Swidan’s detention has appeared arbitrary since Chinese police first grabbed him around 11 years ago, according to his supporters. In 2019, a U.N. Human Rights Council working group on arbitrary detention agreed and called on China’s government to immediately release Swidan. This year, a Chinese court rejected Swidan’s appeal.

His odyssey began at the tail end of his first-ever trip to China, in 2012, when Swidan had gone to buy flooring and furniture. He was on the phone telling his mother about the deals he had seen—in part for a house they had bought in Texas—when police burst in and cut the phone line, she says. Authorities had found methamphetamine on Swidan’s local driver and translator, and police told Swidan he was being detained as a possible witness in a drug case.

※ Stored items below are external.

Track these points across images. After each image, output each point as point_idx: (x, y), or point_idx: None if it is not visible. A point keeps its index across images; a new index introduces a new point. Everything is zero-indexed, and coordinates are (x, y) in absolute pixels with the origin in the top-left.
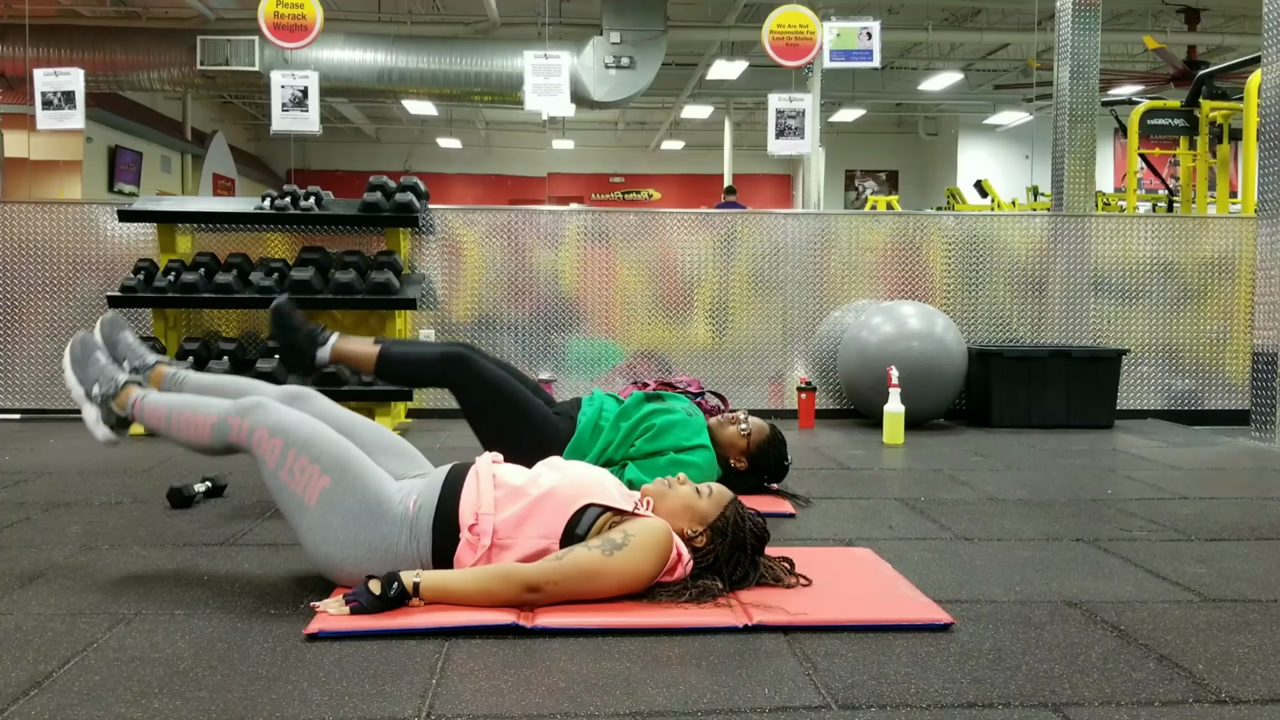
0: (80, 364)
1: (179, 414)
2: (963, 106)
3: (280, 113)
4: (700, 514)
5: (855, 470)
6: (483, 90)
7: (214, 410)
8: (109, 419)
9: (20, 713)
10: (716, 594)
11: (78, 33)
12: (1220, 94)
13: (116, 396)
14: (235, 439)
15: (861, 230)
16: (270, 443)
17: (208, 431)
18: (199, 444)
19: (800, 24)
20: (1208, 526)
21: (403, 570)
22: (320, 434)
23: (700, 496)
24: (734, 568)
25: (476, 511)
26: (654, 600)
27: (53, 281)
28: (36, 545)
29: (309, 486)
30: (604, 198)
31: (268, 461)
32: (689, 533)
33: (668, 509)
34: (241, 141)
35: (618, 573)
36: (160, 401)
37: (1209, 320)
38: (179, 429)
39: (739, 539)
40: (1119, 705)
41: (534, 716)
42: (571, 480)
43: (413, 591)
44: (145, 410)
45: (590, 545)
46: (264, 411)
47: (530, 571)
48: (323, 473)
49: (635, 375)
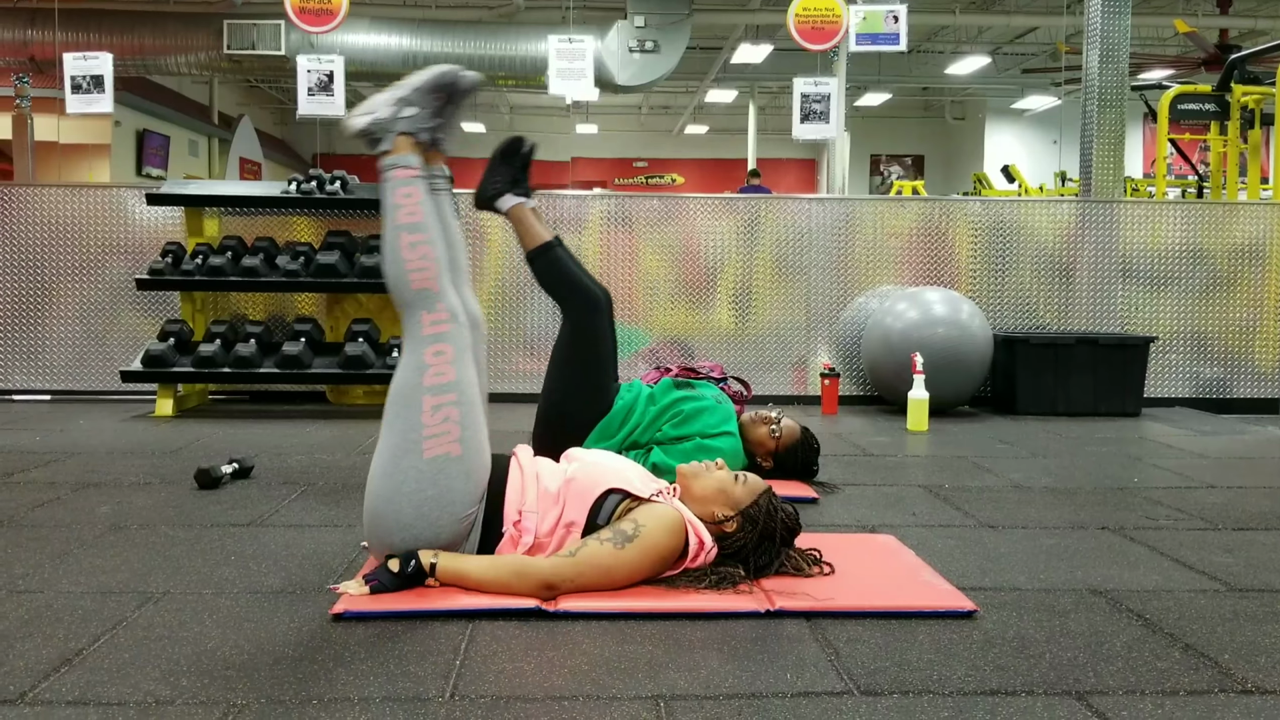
0: (438, 87)
1: (427, 232)
2: (990, 91)
3: (306, 97)
4: (734, 499)
5: (879, 457)
6: (507, 74)
7: (445, 281)
8: (379, 131)
9: (51, 689)
10: (738, 581)
11: (106, 17)
12: (1252, 78)
13: (406, 136)
14: (425, 319)
15: (887, 215)
16: (445, 366)
17: (425, 283)
18: (403, 274)
19: (826, 7)
20: (1235, 516)
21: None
22: (479, 408)
23: (736, 483)
24: (759, 556)
25: (520, 509)
26: (674, 586)
27: (82, 264)
28: (66, 525)
29: (439, 440)
30: (627, 182)
31: (426, 375)
32: (719, 517)
33: (701, 490)
34: (268, 125)
35: (631, 564)
36: (424, 199)
37: (1238, 308)
38: (413, 241)
39: (769, 529)
40: (1143, 694)
41: (557, 698)
42: (590, 467)
43: (429, 571)
44: (408, 186)
45: (602, 538)
46: (462, 338)
47: (546, 569)
48: (459, 441)
49: (658, 360)
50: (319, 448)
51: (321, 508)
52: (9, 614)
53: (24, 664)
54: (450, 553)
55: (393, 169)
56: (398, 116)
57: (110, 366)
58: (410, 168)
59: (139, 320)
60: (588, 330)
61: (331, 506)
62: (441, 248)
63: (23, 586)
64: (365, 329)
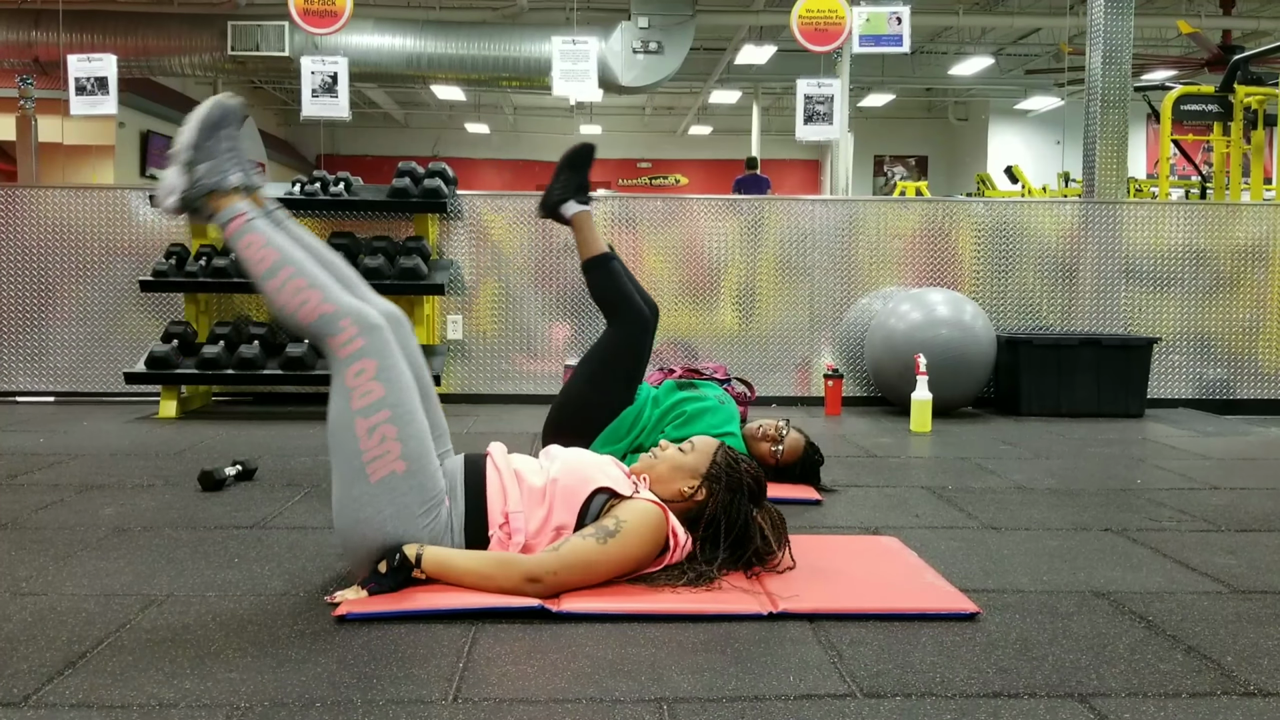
0: (208, 130)
1: (287, 267)
2: (993, 91)
3: (310, 98)
4: (690, 468)
5: (882, 458)
6: (511, 75)
7: (333, 298)
8: (191, 202)
9: (54, 692)
10: (713, 577)
11: (110, 18)
12: (1255, 79)
13: (216, 193)
14: (335, 345)
15: (890, 216)
16: (369, 384)
17: (314, 313)
18: (291, 316)
19: (829, 9)
20: (1238, 517)
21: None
22: (417, 413)
23: (685, 453)
24: (734, 513)
25: (505, 510)
26: (653, 585)
27: (85, 266)
28: (70, 527)
29: (380, 461)
30: (631, 183)
31: (352, 399)
32: (686, 490)
33: (659, 476)
34: (271, 126)
35: (613, 559)
36: (270, 238)
37: (1241, 308)
38: (279, 283)
39: (734, 481)
40: (1146, 696)
41: (560, 701)
42: (574, 467)
43: (415, 562)
44: (246, 234)
45: (585, 534)
46: (382, 345)
47: (529, 563)
48: (401, 457)
49: (662, 361)
50: (323, 449)
51: (325, 510)
52: (13, 616)
53: (28, 667)
54: (434, 547)
55: (225, 225)
56: (195, 181)
57: (114, 368)
58: (238, 215)
59: (143, 322)
60: (634, 345)
61: None
62: (312, 270)
63: (26, 589)
64: None
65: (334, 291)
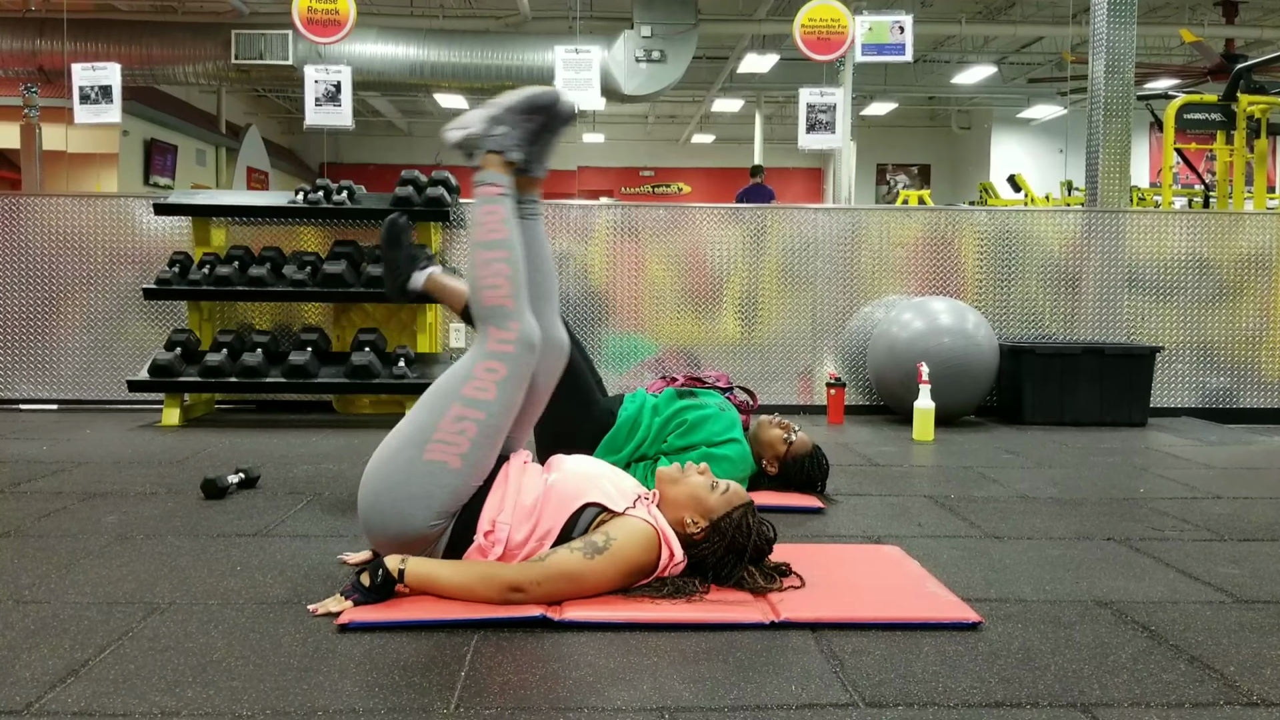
0: (531, 108)
1: (505, 251)
2: (996, 100)
3: (314, 107)
4: (706, 507)
5: (884, 467)
6: (514, 84)
7: (520, 302)
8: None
9: (56, 700)
10: (692, 591)
11: (115, 27)
12: (1258, 88)
13: (495, 154)
14: (491, 335)
15: (892, 225)
16: (490, 384)
17: (496, 300)
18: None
19: (832, 18)
20: (1241, 527)
21: (405, 552)
22: (500, 438)
23: (712, 491)
24: (721, 568)
25: (495, 519)
26: (629, 595)
27: (89, 274)
28: (73, 534)
29: (444, 447)
30: (634, 191)
31: (469, 384)
32: (688, 522)
33: (672, 498)
34: (275, 135)
35: (599, 574)
36: (508, 219)
37: (1245, 317)
38: (489, 258)
39: (738, 544)
40: (1149, 706)
41: (561, 709)
42: (570, 477)
43: (398, 577)
44: (493, 204)
45: (573, 547)
46: (525, 365)
47: (513, 573)
48: (461, 457)
49: (664, 370)
50: (325, 457)
51: (328, 518)
52: (15, 624)
53: (30, 675)
54: (418, 558)
55: (479, 185)
56: (487, 134)
57: (117, 376)
58: (495, 185)
59: (146, 330)
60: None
61: (338, 517)
62: (521, 269)
63: (29, 597)
64: (372, 339)
65: (524, 297)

More than a month later Swidan was indicted on charges that he participated in a drug manufacturing and distribution ring, though prosecutors described him as having a secondary role and recommended a light sentence, according to the U.N. account. The evidence tying him to the drug activity was hearsay, and he wasn’t in China when the alleged offense took place.

A year later Swidan was put on trial. It then took the court more than five years to return its verdict: guilty—with a new description he was the drug operation’s principal. He was sentenced to death but under rules that make it an effective life term. Swidan has maintained his innocence.

During the U.N. agency’s probe, China’s government claimed Swidan “made a confession of guilt during the investigation stage” and said evidence pointed to him as “the principal offender.” To his supporters, any confession Swidan might have made was the result of severe psychological torture.

Kamm, who contributed to the U.N. agency’s research, said he has included Swidan’s name more than 45 times on lists of what he calls U.S.-connected prisoners that he has delivered to Chinese officials. Kamm’s list now includes 21 names and he says he regularly tells Chinese officials, “if you want to improve relations with the United States, how about releasing some Americans, like Mark.”

Swidan’s mother, a 73-year-old who says she learned persistence collecting bills as a credit manager for Dell, says she hasn’t spoken with him by telephone since 2018 but gets letters and drawings that describe dire conditions. She says he has lost many teeth, acquired a scar on his face and broken his hands during his time in the Guangdong province detention center. “He’s been called a Renaissance man because he’s never given up,” she said.